Right from the start, according to the complaint, Interstate’s relationship with the Giuliani aide was premised on the notion that he could assist the firm in surmounting the city’s objections to it. “Maybe he can help us,” were the words Larry Ray, an old acquaintance of Frank DiTommaso, used when he introduced the contractor to the then recently appointed corrections commissioner in 1998.
Kerik returned the compliment, telling DiTommaso that Ray was a “top-shelf guy.” DiTommaso himself described to investigators how Ray had brought him to Kerik’s office, where the commissioner and Ray embraced. With his arm around his pal, Kerik told DiTommaso: “I want to tell you, I trust this guy more than my own brother.”
That was a telling statement, since in short order DiTommaso had hired Ray as a $100,000-a-year adviser to help him with his “law enforcement” matters, along with Kerik’s brother Don, who was put on the Interstate payroll as an $85,000-a-year yard manager at the Staten Island facility that Interstate had purchased from Gambino mobsters.
In November 1998, the New Jersey complaint states, Interstate sent a 46-page fax to Kerik’s office, containing the firm’s application for a city permit to operate the waste transfer station that city officials had flagged as mob-controlled. A few weeks later, Frank DiTommaso attended Kerik’s office Christmas party, and the contractor took to dropping in on the commish when he was in the city.
In July 1999, Kerik met with Raymond Casey, a cousin of Giuliani who was then serving as enforcement chief for the city’s Trade Waste Commission, telling him that “Ray could be helpful to the TWC in alleviating its concerns about Interstate.” A few weeks later Kerik let Ray use his office to meet with commission investigators.
Throughout that period, the complaint states, Kerik regularly complained to Ray and others that he was broke and needed money to complete the purchase and renovation of the Riverdale apartment. In September 1999, the same month that Kerik closed on the apartment, the New Jersey authorities said that a subcontractor named Woods Restoration was hired by Interstate to handle the apartment renovations. Woods went on to complete the sumptuous project, allocating its billings for the work, allegedly at Interstate’s direction, into other, separate projects.
It wasn’t the only secret aspect of the job. Records show, and sources familiar with the criminal case confirm, that no permits were ever filed for the vast bulk of the work at the apartment. Even though the job included merging two separate apartment units, no architecture plans were filed, the sources said. Under rules established by the Giuliani administration for self-certification of most building projects, all the contractors had to do was file the plans.
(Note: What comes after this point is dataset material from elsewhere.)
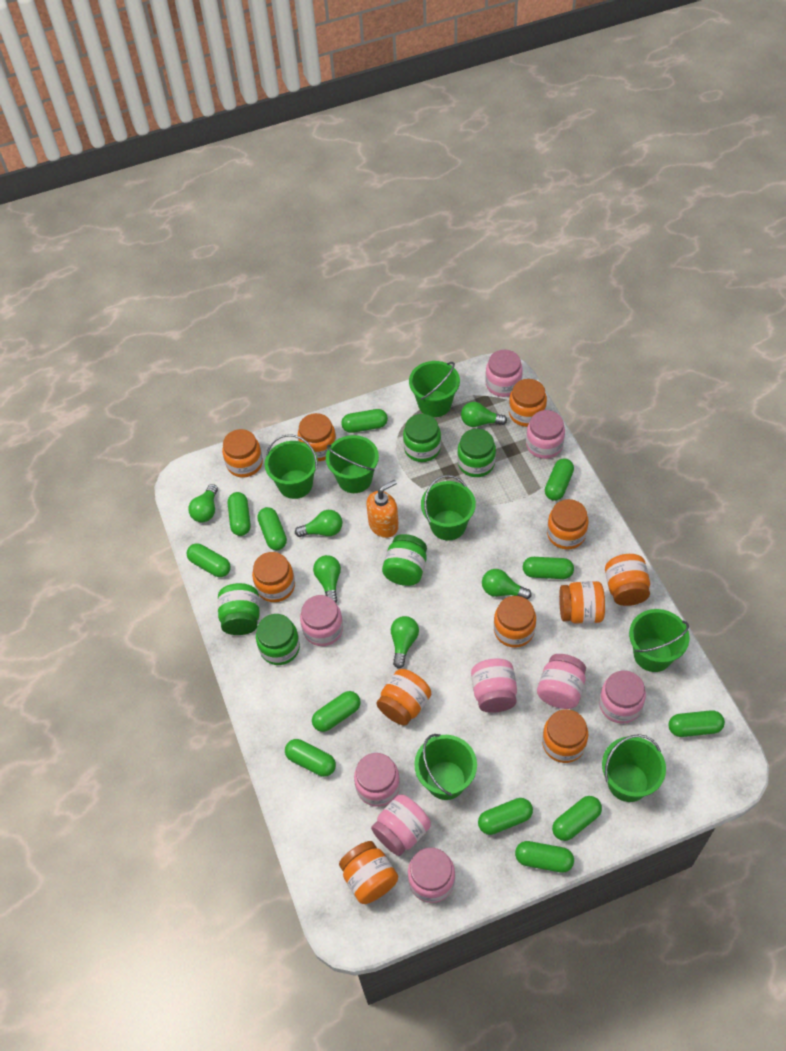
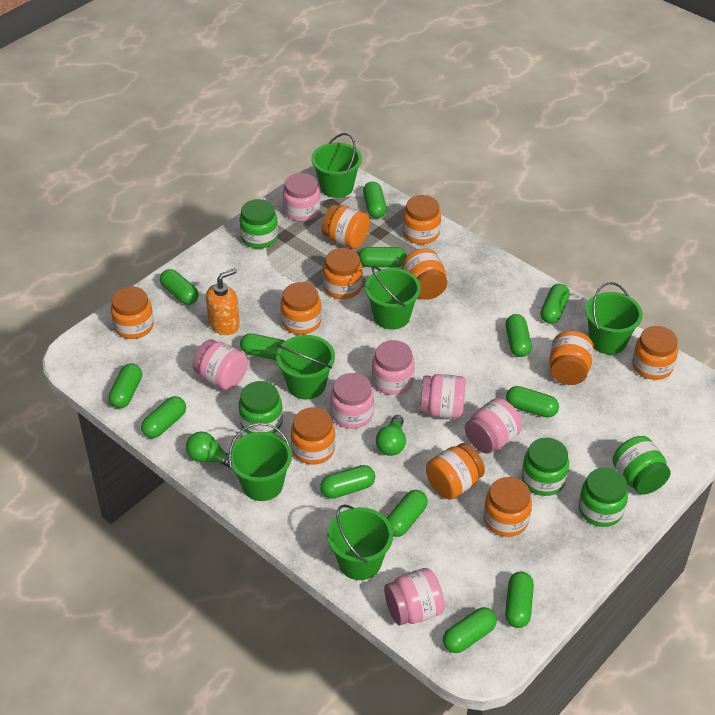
green bucket: [265,434,318,499] [326,435,379,493] [409,361,460,417] [414,734,477,800] [421,475,476,541] [602,734,666,802] [629,609,689,672] = 7 -> [228,423,292,501] [276,335,335,399] [311,133,362,198] [327,505,393,580] [365,266,421,330] [585,282,643,354] = 6
green capsule: [187,543,231,577] [228,492,251,536] [257,507,287,550] [285,739,336,777] [312,691,361,732] [341,409,388,433] [478,798,533,835] [515,841,574,873] [523,557,574,579] [545,458,574,501] [552,796,602,841] [668,710,725,737] = 12 -> [108,363,142,408] [141,396,186,438] [160,269,199,305] [240,333,285,361] [320,465,375,499] [359,247,407,267] [363,182,387,219] [387,490,428,537] [443,607,497,653] [505,572,534,628] [506,314,532,357] [506,386,559,418] [540,284,570,324] = 13
green light bulb: [188,484,218,522] [295,510,342,537] [313,555,341,603] [391,616,419,668] [461,402,507,427] [482,569,531,599] = 6 -> [186,431,232,469] [376,415,406,456] = 2
pink jar: [300,595,343,646] [354,753,400,807] [371,795,431,856] [408,847,455,903] [471,659,517,713] [485,350,523,397] [526,410,565,459] [537,654,586,709] [599,670,646,724] = 9 -> [193,339,248,390] [283,173,320,222] [331,373,374,429] [372,340,415,395] [384,568,445,625] [420,374,466,419] [465,398,522,454] = 7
Without the filings, however, there was no paper trail of the work.
Kerik attorney Tacopina, exhausted after his extensive defense work, took a well-earned vacation with his family, his office said. He did not return Voice calls.
At the press conference after Kerik’s guilty plea, investigations commissioner Hearn took one more stab at deflating the defense attorney’s insistence that the proceeding was de minimis. “A plea bargain is a settlement,” she said. “It balances the risks of litigation, but it also in this case has brought to light the now undeniable truth of Mr. Kerik’s conduct in a criminal record that he will have to live with for the rest of his life.”